Putz! Lembranças maravilhosas: "Have You Ever Had It Blue?", "Shout To the Top", "Walls Come Tumbling Down"...escutando a música deles no Rio e depois em BSB, e sem poder trocar idéias porque praticamente NINGUÉM conhecia os caras. Nas raras vezes em que alguém os conhecia, virava minha pessoa favorita imediatamente.
Eles ainda são uma das minhas bandas preferidas; o cara tem o toque de Midas, tudo que ele toca vira ouro: "The Jam", "The Style council", a carreira solo...
É talento p/ dar e vender...
Exatamente a mesma coisa acontecia comigo... pra dizer a verdade, eu coloquei a música aqui pensando se ia conseguir "pescar" alguém que compartilhasse minha paixão pelo Style Council.
E foi a primeira vez que eu encontrei alguém que não só conhece, mas também gosta da banda e do Paul Weller.
Hummm... fora meu primeiro marido, que também gostava muito, mas fui eu quem o introduzi ao SC, não conta. Meu irmão também gostava um pouco, mas ele era muito gótico, naquela época (aos 12 anos) e preferia se desesperar com o Bauhaus e o Joy Division (que eu também gostava MUITO, mas de uma forma diferente e não toda hora). Eu sempre fui "alto astral" demais pra entrar completamnte na do Joy Division... hehehe...
Naquela época eu sonhava com Londres (quem não?), lendo as matérias do Pepe Escobar na Ilustrada, e o Paul Weller com esse trenchcoat, aí da capa, era meu símbolo absoluto de elegância... o cara, além de gênio, é suuuuuuper "estiloso".
Paris Match é minha favorita das favoritas, mas também adoro You're The Best Thing ("I could be discontent and chase the rainbows end, I might win much more but lose all that is mine, I could be a lot but I know I'm not I'm content just with the riches that you bring"), My Ever Changing Moods ("the cool before the warm, the calm after the storm, I wish to stay forever, letting this be my food, but I'm caught up in a whirlwind and my ever changing moods") e The Whole Point of no Return, que conseguia ser chiquérrima e engajada ("rising up to break this thing, from family trees the dukes do swing, just one blow to scratch the itch, the law's made for 'em by the rich, it would be easy.
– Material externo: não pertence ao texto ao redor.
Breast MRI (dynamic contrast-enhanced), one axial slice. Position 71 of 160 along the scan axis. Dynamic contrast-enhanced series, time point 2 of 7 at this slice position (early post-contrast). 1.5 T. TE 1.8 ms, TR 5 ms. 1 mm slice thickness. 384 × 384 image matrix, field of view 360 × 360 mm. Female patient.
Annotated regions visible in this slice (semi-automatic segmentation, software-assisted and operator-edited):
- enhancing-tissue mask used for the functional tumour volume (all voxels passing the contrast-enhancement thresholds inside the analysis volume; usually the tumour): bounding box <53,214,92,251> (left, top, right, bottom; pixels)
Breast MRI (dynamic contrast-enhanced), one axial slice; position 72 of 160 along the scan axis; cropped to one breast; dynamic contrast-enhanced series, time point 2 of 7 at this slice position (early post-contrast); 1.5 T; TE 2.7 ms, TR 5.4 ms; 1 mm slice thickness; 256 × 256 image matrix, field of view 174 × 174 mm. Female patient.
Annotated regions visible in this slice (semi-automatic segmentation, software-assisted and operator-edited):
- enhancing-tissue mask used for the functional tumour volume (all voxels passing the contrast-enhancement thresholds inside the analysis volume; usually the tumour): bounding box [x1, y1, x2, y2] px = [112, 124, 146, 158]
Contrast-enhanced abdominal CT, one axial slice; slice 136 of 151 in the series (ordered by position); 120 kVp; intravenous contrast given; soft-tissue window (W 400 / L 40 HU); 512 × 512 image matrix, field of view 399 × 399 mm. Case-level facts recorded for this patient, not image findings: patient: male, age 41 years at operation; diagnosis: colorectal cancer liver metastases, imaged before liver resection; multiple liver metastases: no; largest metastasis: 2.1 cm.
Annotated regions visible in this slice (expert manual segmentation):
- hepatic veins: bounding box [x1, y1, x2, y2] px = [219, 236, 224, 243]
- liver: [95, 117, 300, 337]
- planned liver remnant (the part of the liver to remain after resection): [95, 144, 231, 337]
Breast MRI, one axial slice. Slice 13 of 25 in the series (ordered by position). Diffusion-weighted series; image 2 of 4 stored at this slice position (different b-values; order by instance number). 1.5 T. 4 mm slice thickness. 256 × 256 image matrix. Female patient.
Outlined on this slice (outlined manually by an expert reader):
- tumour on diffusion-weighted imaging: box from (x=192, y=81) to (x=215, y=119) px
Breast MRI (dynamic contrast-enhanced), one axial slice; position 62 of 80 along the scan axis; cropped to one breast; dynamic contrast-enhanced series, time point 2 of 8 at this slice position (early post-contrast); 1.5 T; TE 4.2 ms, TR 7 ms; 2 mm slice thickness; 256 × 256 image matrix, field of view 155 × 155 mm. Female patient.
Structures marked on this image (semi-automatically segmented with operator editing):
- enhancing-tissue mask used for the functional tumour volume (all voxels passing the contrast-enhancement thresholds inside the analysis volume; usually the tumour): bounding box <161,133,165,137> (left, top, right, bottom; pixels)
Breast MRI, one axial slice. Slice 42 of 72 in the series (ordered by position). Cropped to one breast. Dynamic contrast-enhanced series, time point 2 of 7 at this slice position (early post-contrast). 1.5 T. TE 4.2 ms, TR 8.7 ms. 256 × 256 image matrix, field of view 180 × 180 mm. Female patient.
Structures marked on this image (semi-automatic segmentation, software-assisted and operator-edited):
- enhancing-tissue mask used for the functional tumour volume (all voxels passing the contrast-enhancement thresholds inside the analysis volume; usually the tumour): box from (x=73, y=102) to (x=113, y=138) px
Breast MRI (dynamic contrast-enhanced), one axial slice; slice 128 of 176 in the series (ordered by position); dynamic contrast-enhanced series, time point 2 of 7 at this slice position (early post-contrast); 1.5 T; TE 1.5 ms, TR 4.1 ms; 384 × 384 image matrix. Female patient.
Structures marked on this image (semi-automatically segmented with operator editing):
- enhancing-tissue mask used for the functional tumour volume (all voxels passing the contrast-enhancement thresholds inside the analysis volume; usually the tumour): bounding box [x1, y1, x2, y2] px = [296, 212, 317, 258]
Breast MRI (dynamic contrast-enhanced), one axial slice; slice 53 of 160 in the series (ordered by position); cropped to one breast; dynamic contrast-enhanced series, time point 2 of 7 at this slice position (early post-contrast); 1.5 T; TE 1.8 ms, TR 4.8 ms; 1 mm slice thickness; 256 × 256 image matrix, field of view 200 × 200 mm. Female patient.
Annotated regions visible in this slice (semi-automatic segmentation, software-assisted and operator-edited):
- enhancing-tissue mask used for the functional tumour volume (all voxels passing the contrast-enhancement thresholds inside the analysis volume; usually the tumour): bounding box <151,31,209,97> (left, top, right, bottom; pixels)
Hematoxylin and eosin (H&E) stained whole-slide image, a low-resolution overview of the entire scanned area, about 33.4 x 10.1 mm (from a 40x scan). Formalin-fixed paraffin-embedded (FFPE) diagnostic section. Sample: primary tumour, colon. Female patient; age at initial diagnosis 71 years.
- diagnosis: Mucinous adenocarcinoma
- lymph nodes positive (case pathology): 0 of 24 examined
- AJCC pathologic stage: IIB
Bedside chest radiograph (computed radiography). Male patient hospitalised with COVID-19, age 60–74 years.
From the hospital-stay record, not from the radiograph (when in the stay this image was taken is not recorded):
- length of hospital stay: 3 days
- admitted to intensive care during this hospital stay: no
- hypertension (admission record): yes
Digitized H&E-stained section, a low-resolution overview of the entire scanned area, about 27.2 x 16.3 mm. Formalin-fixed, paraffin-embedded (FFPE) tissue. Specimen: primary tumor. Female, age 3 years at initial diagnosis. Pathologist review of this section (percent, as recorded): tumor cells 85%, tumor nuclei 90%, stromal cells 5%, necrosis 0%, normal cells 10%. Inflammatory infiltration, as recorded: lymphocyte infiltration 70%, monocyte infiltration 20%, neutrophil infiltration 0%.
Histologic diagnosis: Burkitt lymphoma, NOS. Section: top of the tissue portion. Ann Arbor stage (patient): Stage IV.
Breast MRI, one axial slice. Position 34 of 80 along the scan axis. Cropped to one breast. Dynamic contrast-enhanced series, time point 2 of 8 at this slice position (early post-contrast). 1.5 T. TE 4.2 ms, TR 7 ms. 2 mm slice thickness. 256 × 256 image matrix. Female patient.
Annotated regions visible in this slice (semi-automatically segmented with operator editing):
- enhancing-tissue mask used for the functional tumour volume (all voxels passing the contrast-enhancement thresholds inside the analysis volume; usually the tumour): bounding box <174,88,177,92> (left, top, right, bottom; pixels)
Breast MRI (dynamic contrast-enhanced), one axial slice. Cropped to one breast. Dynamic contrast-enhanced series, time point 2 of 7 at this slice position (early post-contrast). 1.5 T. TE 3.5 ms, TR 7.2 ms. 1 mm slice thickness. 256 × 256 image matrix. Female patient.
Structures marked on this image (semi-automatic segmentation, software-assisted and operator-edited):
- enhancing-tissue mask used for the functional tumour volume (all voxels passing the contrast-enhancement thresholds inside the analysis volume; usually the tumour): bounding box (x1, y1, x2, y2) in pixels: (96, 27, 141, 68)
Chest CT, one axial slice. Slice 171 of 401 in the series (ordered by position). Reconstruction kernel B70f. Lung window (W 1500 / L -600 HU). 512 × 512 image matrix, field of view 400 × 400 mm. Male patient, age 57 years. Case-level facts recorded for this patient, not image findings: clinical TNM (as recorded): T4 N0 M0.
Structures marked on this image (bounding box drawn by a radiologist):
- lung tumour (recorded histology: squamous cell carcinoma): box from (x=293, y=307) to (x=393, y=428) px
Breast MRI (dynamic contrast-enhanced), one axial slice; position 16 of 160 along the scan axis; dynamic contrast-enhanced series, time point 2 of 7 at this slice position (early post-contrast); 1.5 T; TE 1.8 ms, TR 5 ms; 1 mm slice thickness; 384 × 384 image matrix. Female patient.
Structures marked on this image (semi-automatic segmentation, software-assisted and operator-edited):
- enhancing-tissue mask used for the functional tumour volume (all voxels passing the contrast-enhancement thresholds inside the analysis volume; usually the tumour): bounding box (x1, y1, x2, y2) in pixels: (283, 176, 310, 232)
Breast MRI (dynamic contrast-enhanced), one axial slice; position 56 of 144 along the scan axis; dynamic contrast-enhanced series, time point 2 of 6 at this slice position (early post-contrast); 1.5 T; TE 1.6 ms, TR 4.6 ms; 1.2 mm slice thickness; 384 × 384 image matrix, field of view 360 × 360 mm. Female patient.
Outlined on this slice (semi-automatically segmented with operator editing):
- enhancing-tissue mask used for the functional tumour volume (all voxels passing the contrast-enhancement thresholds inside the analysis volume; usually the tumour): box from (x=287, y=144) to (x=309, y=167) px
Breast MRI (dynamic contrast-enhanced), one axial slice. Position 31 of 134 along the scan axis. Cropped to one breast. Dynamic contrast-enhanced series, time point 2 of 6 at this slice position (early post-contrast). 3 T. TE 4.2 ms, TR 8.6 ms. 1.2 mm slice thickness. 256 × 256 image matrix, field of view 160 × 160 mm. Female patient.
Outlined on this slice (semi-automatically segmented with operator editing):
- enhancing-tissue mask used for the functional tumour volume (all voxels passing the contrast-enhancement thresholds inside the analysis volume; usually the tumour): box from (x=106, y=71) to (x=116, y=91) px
So, so easy").
Eu tinha vários LPs e singles, mas em CD só comprei o "Cafe Bleu" (que está entre os 10 melhores discos da minha vida) e "Our Favorite Shop". Se, por acaso, você não tiver algum deles, me avisa e eu te mando em MP3.
Denise Arcoverde em julho 21, 2005 7:01 AM
Presente pra quem não conhece ou pra quem gosta do Style Council:
Oi Denise!
Eu gosto muito de visitar seu blog. Você escreve bem, é super comunicativa e o conteúdo é muito bom. Através de vc, tenho conhecido muitas e muitas coisas diferentes da minha realidade!
Oi, Renata! obrigada pelo recado carinhoso, é sempre bom conhecer o pessoal que passa por aqui. Seu blog é uma gracinha, adorei as fotos e Bogotá... puxa, eu adoraria ir lá algum dia! Como leitora do blog, você não quer colocar uma foto em nosso "album de fotos de amigos do Sindrome de Estocolmo"? posso colocar essa sua foto em Bogotá? Beijão!
Denise Arcoverde em julho 21, 2005 7:25 AM
Denise é uma pena que o meu som está com problemas e não posso escutar esta música.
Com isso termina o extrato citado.